Archive for September, 2007
I was recently a mentor in the French-American Chamber of Commerce’s annual start-up workshop, the Business Booster. In addition to topics such as positioning (hosted by yours truly), marketing, finance and the all-important VC presentation, there was an incredibly useful session on legal matters, led by Eve Chaurand Fraser of IAC Search and Media and Francois Laugier of law firm RMKB. Below are my layperson’s notes from the session on how to avoid some of the more common mistakes made by entrepreneurs. It’s particularly relevant for IT start-ups, but is also applicable to most businesses.
Blatant plug: If you’re a budding entrepreneur in the Bay Area, check out the next Business Booster program, starting in July next year. You’ll get access to and advice from an amazing group of Silicon Valley executives, experts and entrepreneurs (and me). And you don’t have to be French ☺
- No collaboration without contract
Never collaborate with anyone or hire an independent contractor without a written contract (no matter how rudimentary).
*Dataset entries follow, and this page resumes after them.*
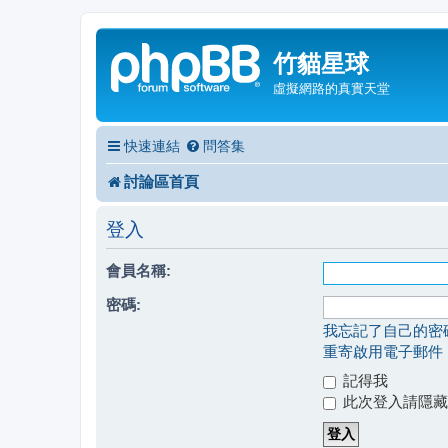
竹貓星球
虛擬網路的真實天堂
快速連結
問答集
討論區首頁
登入
會員名稱:
密碼:
我忘記了自己的密
重寄啟用電子郵件
記得我
此次登入請隱藏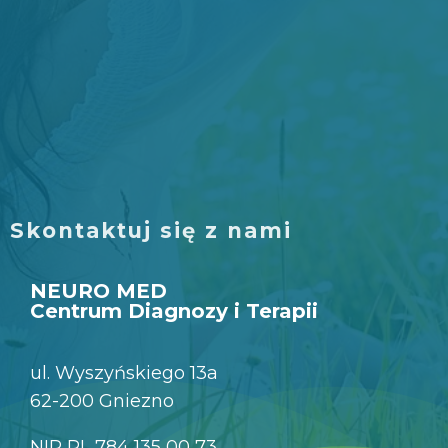
Skontaktuj się z nami
NEURO MED
Centrum Diagnozy i Terapii
ul. Wyszyńskiego 13a
62-200 Gniezno
NIP PL 784 135 00 73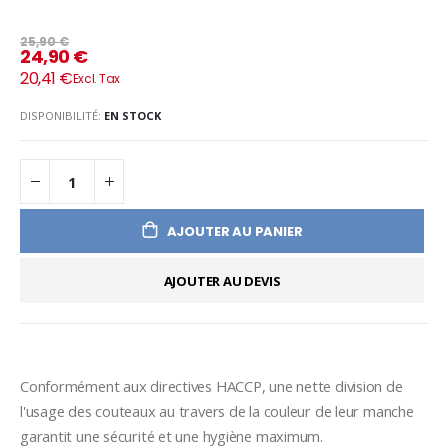
25,90 €
24,90 €
20,41 €
DISPONIBILITÉ:
EN STOCK
AJOUTER AU PANIER
AJOUTER AU DEVIS
Conformément aux directives HACCP, une nette division de 
l'usage des couteaux au travers de la couleur de leur manche 
garantit une sécurité et une hygiène maximum.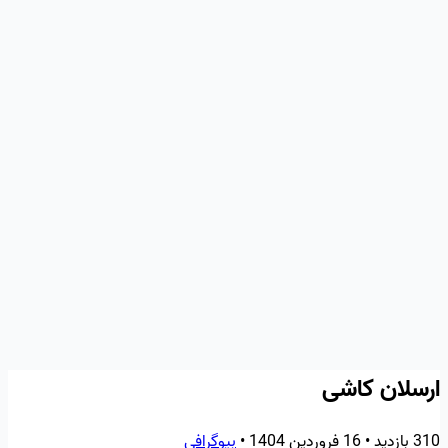
ارسلان کاشی
310 بازدید
•
16 فروردین 1404
•
بیوگرافی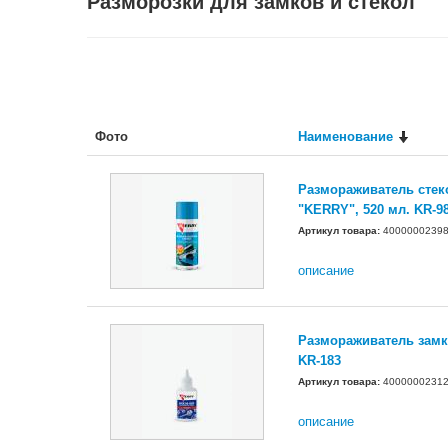
Разморозки для замков и стекол
Фото
Наименование
Размораживатель стек
"KERRY", 520 мл. KR-9
Артикул товара:
4000000239
описание
Размораживатель замко
KR-183
Артикул товара:
4000000231
описание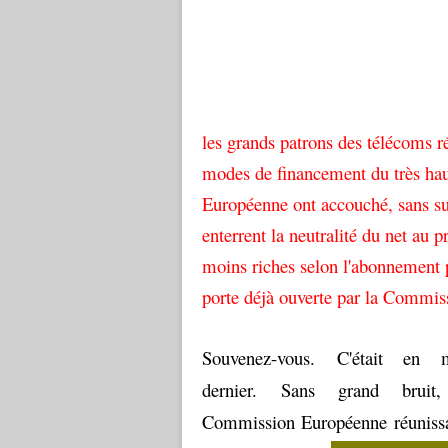
les grands patrons des télécoms r
modes de financement du très haut
Européenne ont accouché, sans sur
enterrent la neutralité du net au p
moins riches selon l'abonnement p
porte déjà ouverte par la Commi
Souvenez-vous. C'était en 
dernier. Sans grand bruit
Commission Européenne réunissa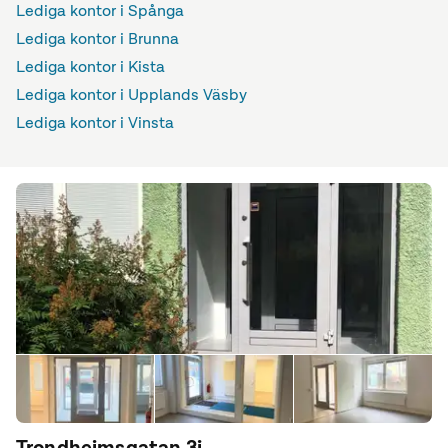
Lediga kontor i Spånga
Lediga kontor i Brunna
Lediga kontor i Kista
Lediga kontor i Upplands Väsby
Lediga kontor i Vinsta
Trondheimsgatan 3i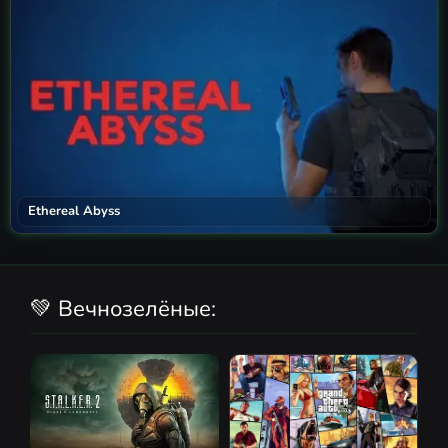
Ethereal Abyss
💚 Вечнозелёные: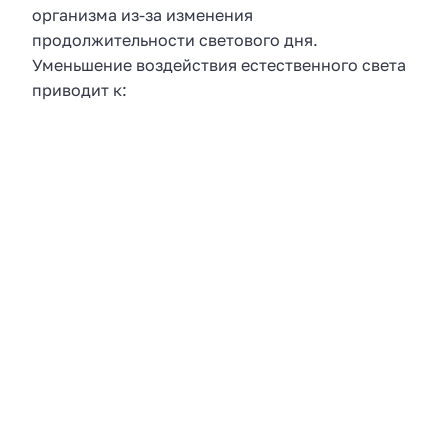
организма из-за изменения
продолжительности светового дня.
Уменьшение воздействия естественного света
приводит к:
Be sure to describe in detail the deliverables and tie payments directly to deliverables, not according to a timeline. The last thing you want is for a deliverable to slip, but you’re still locked into paying for it in February.
- Make sure you own the IP
Always make contractors sign an invention assignment and confidentiality agreement.
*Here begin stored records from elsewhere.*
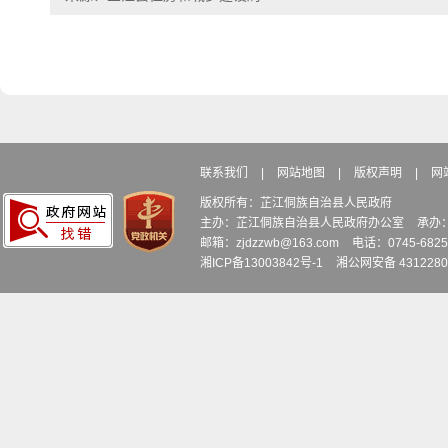
联系我们
|
网站地图
|
版权声明
|
网
版权所有：芷江侗族自治县人民政府
主办：芷江侗族自治县人民政府办公室
承办
邮箱：zjdzzwb@163.com
电话：0745-6
湘ICP备13003842号-1
湘公网安备 4312280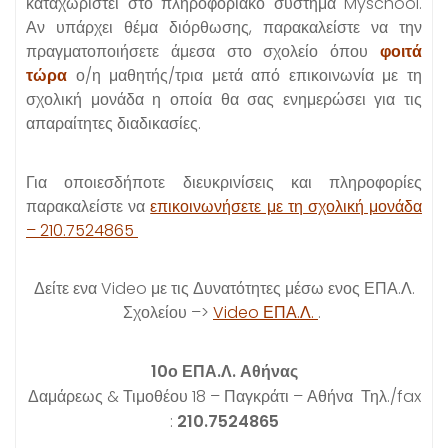
καταχωριστεί στο πληροφοριακό σύστημα Myschool.
Αν υπάρχει θέμα διόρθωσης, παρακαλείστε να την
πραγματοποιήσετε άμεσα στο σχολείο όπου
φοιτά
τώρα
ο/η μαθητής/τρια μετά από επικοινωνία με τη
σχολική μονάδα η οποία θα σας ενημερώσει για τις
απαραίτητες διαδικασίες.
Για οποιεσδήποτε διευκρινίσεις και πληροφορίες
παρακαλείστε να
επικοινωνήσετε με τη σχολική μονάδα
– 210.7524865
Δείτε ενα Video με τις Δυνατότητες μέσω ενος ΕΠΑ.Λ.
Σχολείου –>
Video ΕΠΑ.Λ.
.
10ο ΕΠΑ.Λ. Αθήνας
Δαμάρεως & Τιμοθέου 18 – Παγκράτι – Αθήνα Τηλ./fax
:
210.7524865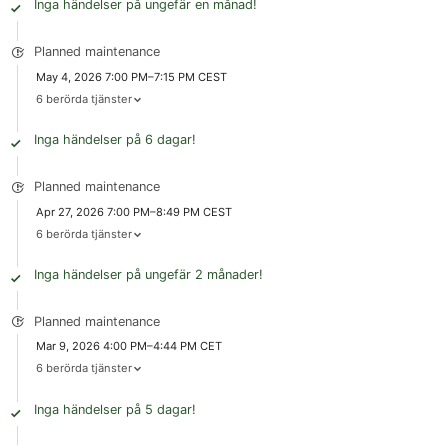
Inga händelser på ungefär en månad!
Planned maintenance
May 4, 2026 7:00 PM–7:15 PM CEST
6 berörda tjänster
Inga händelser på 6 dagar!
Planned maintenance
Apr 27, 2026 7:00 PM–8:49 PM CEST
6 berörda tjänster
Inga händelser på ungefär 2 månader!
Planned maintenance
Mar 9, 2026 4:00 PM–4:44 PM CET
6 berörda tjänster
Inga händelser på 5 dagar!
- Know who you’re dealing with
Is that software engineer from a company? An independent contractor? Where is he/she based? It could make a big difference in the sad event of a legal dispute (see # 5).
- On whose behalf?
When signing a contract, make sure it is clear that you are doing so on behalf of your business entity, not in your own name. And the same goes for the other party.
- Protect your IP
Make sure that your most fundamental IP development is performed by someone upon whom you can enforce a contract. Know that it can be extremely difficult and/or costly (if at all possible) to enforce a contract if that person is located overseas.
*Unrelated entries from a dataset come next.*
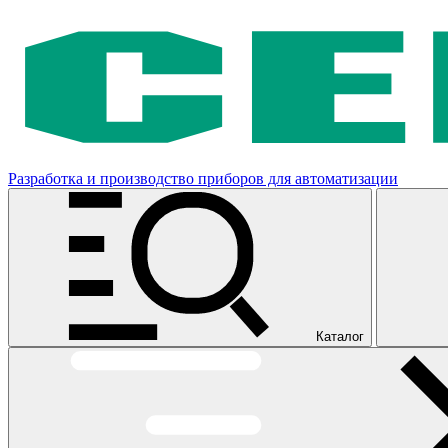
Разработка и производство приборов для автоматизации
Каталог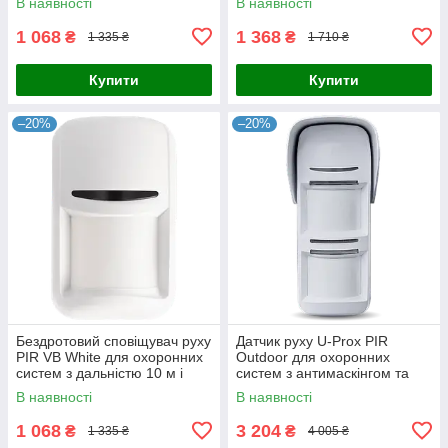
В наявності
В наявності
регулювання чутливості,
діапазон -10 °C - 60 °C,
1 068
1 368
₴
₴
1 335 ₴
1 710 ₴
Купити
Купити
–20%
–20%
Бездротовий сповіщувач руху
Датчик руху U-Prox PIR
PIR VB White для охоронних
Outdoor для охоронних
систем з дальністю 10 м і
систем з антимаскінгом та
вбудованим датчиком
захистом від саботажу,
В наявності
В наявності
температури
автономний у режимі від
-20°C до
1 068
3 204
₴
₴
1 335 ₴
4 005 ₴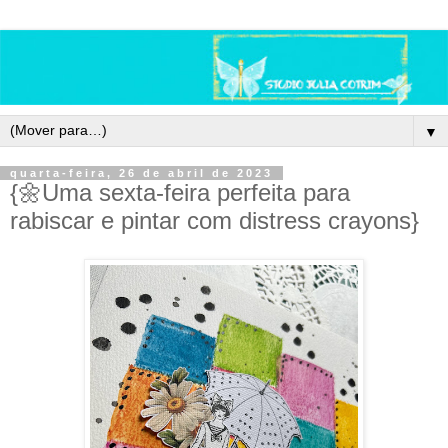
▼
quarta-feira, 26 de abril de 2023
{🌼Uma sexta-feira perfeita para
rabiscar e pintar com distress crayons}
- Always read every word of a contract
We’ve all done it – just signed a contract without bothering to read any of it, let alone the small print. But don’t! Always always read a contract – whether you have a lawyer or not – and do not sign anything you don’t fully understand. “I didn’t read it” or “I didn’t understand it” will almost never protect you. Here’s a handy tip: if you receive contracts that are overwhelming, try returning them and asking for a two-page agreement. You’ll be surprised how often this works, even with large companies. It has also been known for companies to sneak onerous provisions into seemingly standard agreements like NDAs. You have been warned!
- Make sure every contract has an “out” clause
No matter how excited you are about that new client, you never know when you might want out, so you should always be able to terminate the contract under terms that are acceptable to you. A termination for convenience (with notice) is the ideal provision.
- Actuals, not percentages
Never promise a percentage of your company’s capital, or there will almost always be ambiguity over the number of shares that serve as the basis for the percentage. If and when your company becomes successful, that ambiguity could result in a costly dispute. Always commit to a number of shares, not a percentage.
- Missing appendix
Make sure you have negotiated the “schedules” or “appendices” to a contract before you sign it. Too many times, contracts get signed with their essential terms missing, as the contract refers to terms contained in schedules or appendices that are nowhere to be found.
- Going global
If you’re not quite ready for a physical presence overseas, you can at least make a start by registering trademarks, patents and copyrights in your target foreign locations.